# Text
________________________________________
Reproductive health advocates here and around the country warn that the coronavirus could dramatically increase the hurdles to abortion access that pregnant people in states like Texas already face. With limited in-state providers, many clinics rely on out-of-state doctors, and travel restrictions impact the availability of services. And, advocates say, state regulations around abortion—like mandated waiting periods and restrictions on telemedicine—put patients and providers in more danger of contracting the virus by forcing multiple clinic visits. 

For abortion clinics that have traveling doctors, “disruptions in their travel schedule will make access to care more difficult than it already is,” says Kari White, a researcher at the Texas Policy Evaluation Project at the University of Texas at Austin. “Even before the onset of the pandemic, people seeking abortion in Texas faced numerous barriers to obtaining timely care: state-mandated visits that are medically unnecessary, cost, and long-distance travel for some,” she says. “Economic uncertainty and unanticipated child care needs brought on by this crisis will add to the challenges people face.”
________________________________________
# Records
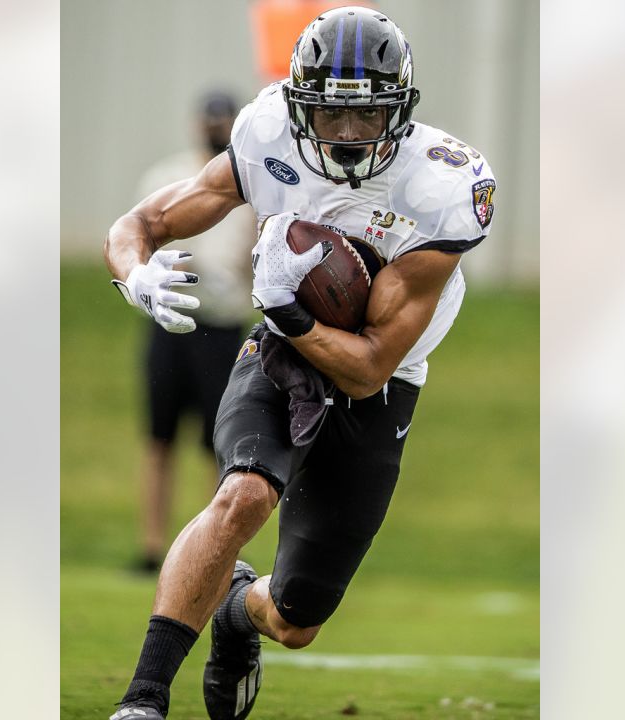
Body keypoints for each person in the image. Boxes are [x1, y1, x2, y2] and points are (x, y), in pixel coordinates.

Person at [103, 7, 497, 719]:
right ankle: (144, 699)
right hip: (282, 354)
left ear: (401, 112)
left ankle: (236, 614)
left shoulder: (445, 187)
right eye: (329, 115)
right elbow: (143, 224)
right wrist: (135, 274)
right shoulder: (265, 133)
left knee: (296, 619)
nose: (347, 136)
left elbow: (370, 366)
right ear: (298, 106)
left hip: (381, 382)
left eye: (366, 117)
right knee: (242, 497)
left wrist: (288, 306)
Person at [131, 92, 257, 573]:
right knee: (159, 435)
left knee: (219, 442)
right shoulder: (169, 177)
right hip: (169, 324)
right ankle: (151, 546)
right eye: (210, 120)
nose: (215, 127)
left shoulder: (252, 186)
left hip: (222, 327)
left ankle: (216, 546)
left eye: (224, 121)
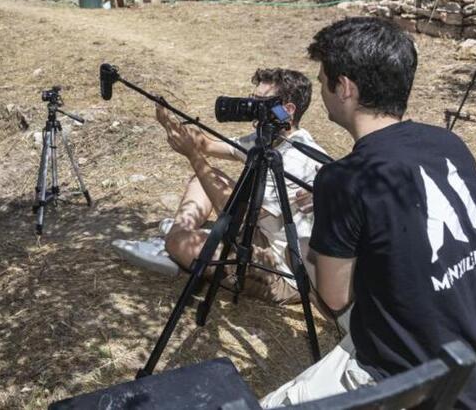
________________________________________
# Work order 1
Translate this sentence from the passage on abortion access into Spanish: "With limited in-state providers, many clinics rely on out-of-state doctors, and travel restrictions impact the availability of services."
# Work order 2
Reproduce the passage on abortion access word for word between "Reproductive health advocates" and "multiple clinic visits.", inclusive.

# Answer space 1
Con un número limitado de proveedores en el estado, muchas clínicas dependen de médicos de fuera del estado, y las restricciones de viaje afectan la disponibilidad de los servicios.

# Answer space 2
Reproductive health advocates here and around the country warn that the coronavirus could dramatically increase the hurdles to abortion access that pregnant people in states like Texas already face. With limited in-state providers, many clinics rely on out-of-state doctors, and travel restrictions impact the availability of services. And, advocates say, state regulations around abortion—like mandated waiting periods and restrictions on telemedicine—put patients and providers in more danger of contracting the virus by forcing multiple clinic visits.